“Sure, you’re on the clock, but we’re all on the clock.” Former Nebraska Senator Ben Sasse agrees with those empathic words from his friends. In announcing his terminal cancer prognosis he writes, “Death is a wicked thief, and pursues us all.”
We tend to view the arrival of the New Year as a time to assess life. It’s a “you are here” moment, with time away from work to spend with friends and family. But so often resolutions don’t stick. They lack real motivation. What a contrast with a life-changing prognosis that summons you to reckon with your own mortality. It motivates the soul in ways the calendar never could.
Sasse reckons with mortality by explaining the reason we humans can have hope. “The hope of what’s to come (is) not an abstract hope in fanciful human goodness; not hope in vague hallmark-sappy spirituality; not a bootstrapped hope in our own strength…We hope in a real Deliverer – a rescuing God, born at a real time, in a real place.”

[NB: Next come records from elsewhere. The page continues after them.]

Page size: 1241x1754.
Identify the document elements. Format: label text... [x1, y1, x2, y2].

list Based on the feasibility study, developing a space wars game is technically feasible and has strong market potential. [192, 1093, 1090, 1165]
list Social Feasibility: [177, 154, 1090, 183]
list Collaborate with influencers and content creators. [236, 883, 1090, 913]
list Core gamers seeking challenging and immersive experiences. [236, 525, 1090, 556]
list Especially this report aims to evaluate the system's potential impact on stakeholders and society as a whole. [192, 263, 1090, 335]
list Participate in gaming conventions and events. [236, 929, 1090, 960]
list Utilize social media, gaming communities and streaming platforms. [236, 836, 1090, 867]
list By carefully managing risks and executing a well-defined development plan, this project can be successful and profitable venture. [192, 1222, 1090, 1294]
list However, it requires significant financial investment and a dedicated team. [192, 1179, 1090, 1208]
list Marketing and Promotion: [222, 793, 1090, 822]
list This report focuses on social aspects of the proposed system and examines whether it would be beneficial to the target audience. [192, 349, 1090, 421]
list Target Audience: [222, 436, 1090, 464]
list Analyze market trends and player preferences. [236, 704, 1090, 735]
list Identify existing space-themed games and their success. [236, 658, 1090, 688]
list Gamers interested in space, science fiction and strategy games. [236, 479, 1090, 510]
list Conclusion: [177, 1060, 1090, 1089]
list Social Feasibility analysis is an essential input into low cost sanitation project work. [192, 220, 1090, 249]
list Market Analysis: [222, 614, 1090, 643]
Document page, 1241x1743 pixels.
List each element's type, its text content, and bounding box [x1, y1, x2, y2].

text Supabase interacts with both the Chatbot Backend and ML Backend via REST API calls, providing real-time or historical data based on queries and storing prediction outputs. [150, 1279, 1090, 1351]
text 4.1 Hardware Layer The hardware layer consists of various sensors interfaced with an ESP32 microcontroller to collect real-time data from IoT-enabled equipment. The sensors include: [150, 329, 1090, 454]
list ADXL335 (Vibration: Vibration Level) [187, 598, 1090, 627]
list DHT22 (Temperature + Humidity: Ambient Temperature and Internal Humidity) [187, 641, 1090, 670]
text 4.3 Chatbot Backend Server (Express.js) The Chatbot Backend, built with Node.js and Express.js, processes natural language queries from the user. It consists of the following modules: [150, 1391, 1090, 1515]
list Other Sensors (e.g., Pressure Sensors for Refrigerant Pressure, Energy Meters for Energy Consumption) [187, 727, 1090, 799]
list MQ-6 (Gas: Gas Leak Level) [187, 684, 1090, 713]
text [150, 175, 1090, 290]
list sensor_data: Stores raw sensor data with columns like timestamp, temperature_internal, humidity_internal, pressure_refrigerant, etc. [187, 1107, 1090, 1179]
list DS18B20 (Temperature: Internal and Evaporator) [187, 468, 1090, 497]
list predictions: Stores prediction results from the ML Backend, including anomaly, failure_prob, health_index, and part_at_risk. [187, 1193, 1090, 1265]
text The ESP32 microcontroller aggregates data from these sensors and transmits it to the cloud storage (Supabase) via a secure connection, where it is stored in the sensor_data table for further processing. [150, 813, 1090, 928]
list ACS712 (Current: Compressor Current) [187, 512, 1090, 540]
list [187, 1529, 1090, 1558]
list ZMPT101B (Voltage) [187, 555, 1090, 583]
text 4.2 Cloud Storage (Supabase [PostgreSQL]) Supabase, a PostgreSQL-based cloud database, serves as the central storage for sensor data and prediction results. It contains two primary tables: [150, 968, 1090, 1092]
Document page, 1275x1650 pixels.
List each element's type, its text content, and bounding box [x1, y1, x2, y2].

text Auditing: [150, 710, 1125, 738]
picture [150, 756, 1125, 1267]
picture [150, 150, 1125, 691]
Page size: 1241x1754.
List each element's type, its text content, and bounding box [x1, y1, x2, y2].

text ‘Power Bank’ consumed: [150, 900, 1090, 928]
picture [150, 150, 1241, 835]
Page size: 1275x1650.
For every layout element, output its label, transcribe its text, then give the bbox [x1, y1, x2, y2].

You don’t have to wait for a life-threatening near miss or a cancer diagnosis to be motivated by your own mortality toward a life of hope. This is the point of David Gibson’s book, “Living Life Backward,” his thoughts on the most enigmatic book in the Bible. He writes, “Death can change us from people who want to control life for gain into people who find deep joy in receiving life as a gift. This is the main message of Ecclesiastes in a nutshell: life in God’s world is gift, not gain.”
We chase things in life that turn out to be meaningless. “I have seen all the works which have been done under the sun, and behold, all is vanity and striving after wind” (Ecc. 1:14). It’s talking about the futile focus on gaining assets you can’t take with you or building a reputation people forget when you’re gone. When life takes a turn, you realize just how meaningless it is to strive for safe, new, exciting, or predictable. Just ask Ben Sasse.
Neither the world nor your life are within your control. You can’t know what will happen, but you can trust a rescuing God at work on your behalf. Good things await! “He has set eternity in their heart, yet so that man will not find out the work which God has done from the beginning even to the end” (Ecc. 3:11).
Sasse says he is now “marching to the beat of a faster drummer.” He chooses to live in the clarifying light of an inevitability we all face. To accept physical life as a temporary gift is to contemplate what is beyond the inevitable. It is here you find your hope: “To live is Christ and to die is gain” (Phil. 1:21).